Note: This method is heuristic and may not perfectly capture all valid (or invalid) cases.
"""

from rdkit import Chem

def is_glycerophosphocholine(smiles: str):
    """
    Determines whether a molecule (given as a SMILES string) is a glycerophosphocholine.

    The approach is to look for a substructure that unites the required elements:
      (a) a phosphocholine headgroup: an oxygen-linked phosphate that is further connected to a 
          two-carbon chain terminating with a trimethylammonium,
      (b) connectivity to a glycerol or glycerol-like backbone—that is, a three-carbon fragment where
          the phosphate is esterified to one of the primary (CH2) groups, and at most one acyl (ester) group 
          is present on the glycerol.

    We define three SMARTS patterns:
      1. A fully “free” glycerol backbone (i.e. no acyl chain).
         The SMARTS below expresses the connectivity:
           HO-CH2–CHOH–CH2–O–P(=O)(O)–O–CH2CH2–N⁺(C)(C)C
         as: "OCC(O)CO[P](=O)(O)OCC[N+](C)(C)C"
      2. A lysophosphatidylcholine pattern with an acyl at the sn-1 position:
           Acyl at sn-1 means the leftmost hydroxyl (i.e. HO– becomes O–C(=O)...)
         Pattern: "OC(=O)OCC(O)CO[P](=O)(O)OCC[N+](C)(C)C"
      3. A lysophosphatidylcholine pattern with an acyl at the sn-2 position:
           Acyl at sn-2 means the central hydroxyl is acylated.
         Pattern: "OCC(OC(=O)*)CO[P](=O)(O)OCC[N+](C)(C)C"

    If any of these patterns are found, we accept the molecule as a glycerophosphocholine.

    Args:
        smiles (str): SMILES string of the molecule.

    Returns:
        bool: True if the molecule is accepted as glycerophosphocholine, otherwise False.
        str: Reason for the classification.
    """
    mol = Chem.MolFromSmiles(smiles)
    if mol is None:
        return False, "Invalid SMILES string"

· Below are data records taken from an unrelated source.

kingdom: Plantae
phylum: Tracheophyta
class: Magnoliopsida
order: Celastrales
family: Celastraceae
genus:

    # List of SMARTS patterns to match the glycerophosphocholine connectivity.
    # Pattern 1: fully free glycerol backbone.
    pattern_free = "OCC(O)CO[P](=O)(O)OCC[N+](C)(C)C"
    # Pattern 2: lysophosphatidylcholine with one acyl chain at position sn-1.
    pattern_lyso_sn1 = "OC(=O)OCC(O)CO[P](=O)(O)OCC[N+](C)(C)C"
    # Pattern 3: lysophosphatidylcholine with one acyl chain at position sn-2.
    # In the SMARTS below, the '*' after OC(=O) allows for any carbon chain.
    pattern_lyso_sn2 = "OCC(OC(=O)*)CO[P](=O)(O)OCC[N+](C)(C)C"

    patterns = [
        (pattern_free, "Found free glycerol backbone connectivity"),
        (pattern_lyso_sn1, "Found lysophosphatidylcholine connectivity (acyl at sn-1)"),
        (pattern_lyso_sn2, "Found lysophosphatidylcholine connectivity (acyl at sn-2)")
    ]

    for patt_str, explanation in patterns:
        patt = Chem.MolFromSmarts(patt_str)
        if patt is None:
            continue
        if mol.HasSubstructMatch(patt):
            return True, explanation

    return False, "Glycerophosphocholine connectivity not found; either phosphocholine headgroup or proper glycerol linkage is missing or has too many acyl substitutions."